JorisBonson · 10/09/2021 12:40

I was 16 and at college, having a rip roaring time in the student union bar with my fake ID.

Noticed a few people gathered round a small TV after the first plane hit. The union ended up pulling down the projector screen usually reserved for football, just as the second plane hit. We sat there for hours and hours just watching and not believing what we were seeing.

Can't believe it's been 20 years.

OP posts:
YouDoYouBoo · 10/09/2021 17:50

School, then choir practice. Only heard very vague rumours of something bad happening in New York. A bit worrying as my dad was in New York at the time! Luckily he was fine and actually, nowhere near the World Trade Centre at the time of the attacks, but we didn't know that at the time.

MouseholeCat · 10/09/2021 18:05

I was in year 6 at school and didn't know until home time. When my Mum picked us up from school she said that there wouldn't be the normal kids TV on because something bad had happened in New York and the news was showing that.
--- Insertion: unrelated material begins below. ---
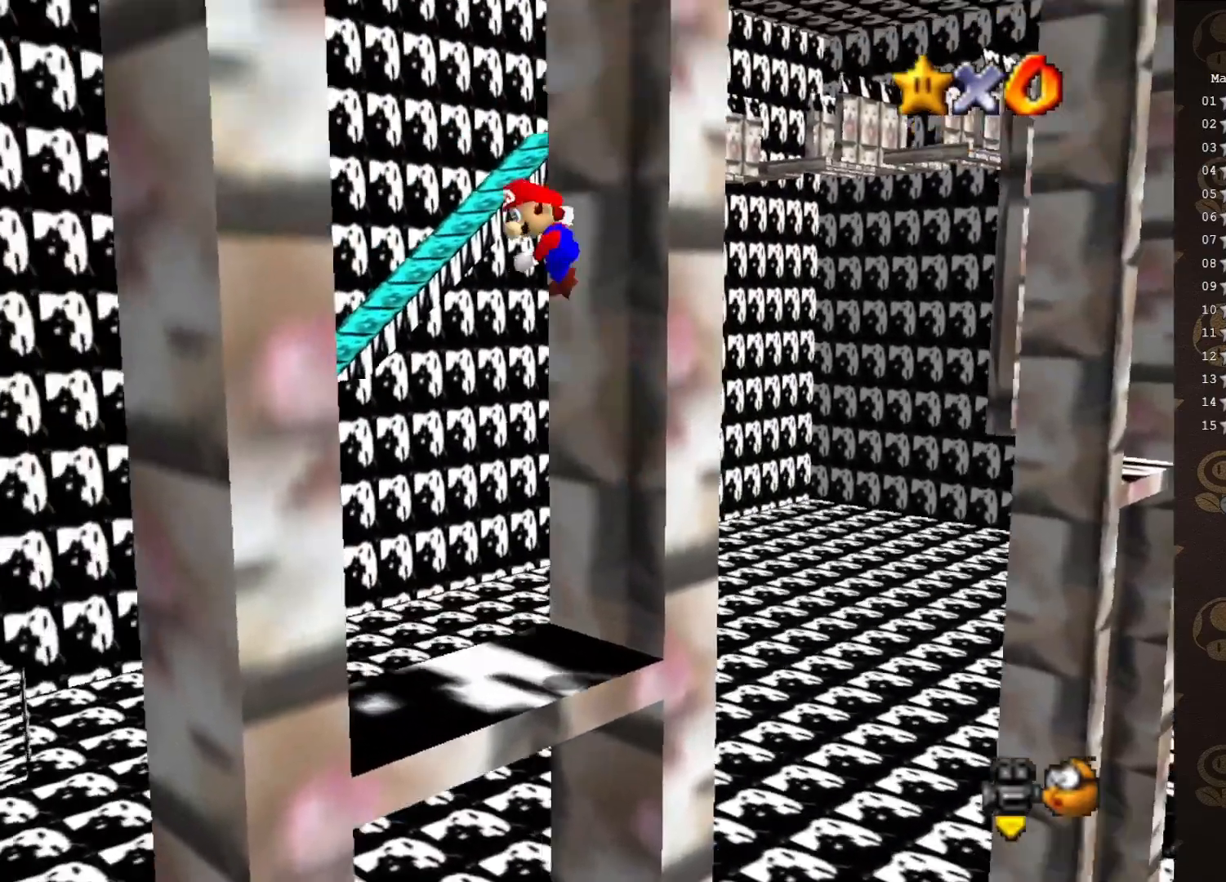
{"buttons": ["A"], "left_stick": "up-right", "events": [[133, "left_stick", "down-left"], [200, "A", "up"], [417, "left_stick", "down-right"], [433, "A", "down"], [467, "left_stick", "up-right"]]}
I remember her telling us about the Twin Towers but I didn't really have a frame of reference for what they were or the significance.

DH lived in the US and was 4 years older than me. He remembers them pulling the TVs out for everyone to watch and then people's parents started picking them up, and they eventually closed the school early. There were people in his school whose relatives were in New York or worked in the towers- I can't imagine how distressing that day must have been.

Wowcherarestalkingme · 10/09/2021 18:10

I was in my car. It was the week before I started uni and a friend and I had been shopping. They said on the radio, ‘a plane has flown into the world trade centre’ and I very clearly remember turning to my friend and saying, ‘what an idiot, didn’t they see it?’. We got home and my mum was watching the news and we walked in to see the second plane hit.
My parents were due to fly to New York ten days later for a holiday which was the cancelled and all the America students were a good few weeks late in starting uni.

DubiousGoals · 10/09/2021 18:19

I was at home, just back from a dentist appointment with an infected wisdom tooth, lying on the sofa feeling sorry for myself. My flatmate rang me from work saying "Put the news on now!" and I watched the coverage while on the phone to him.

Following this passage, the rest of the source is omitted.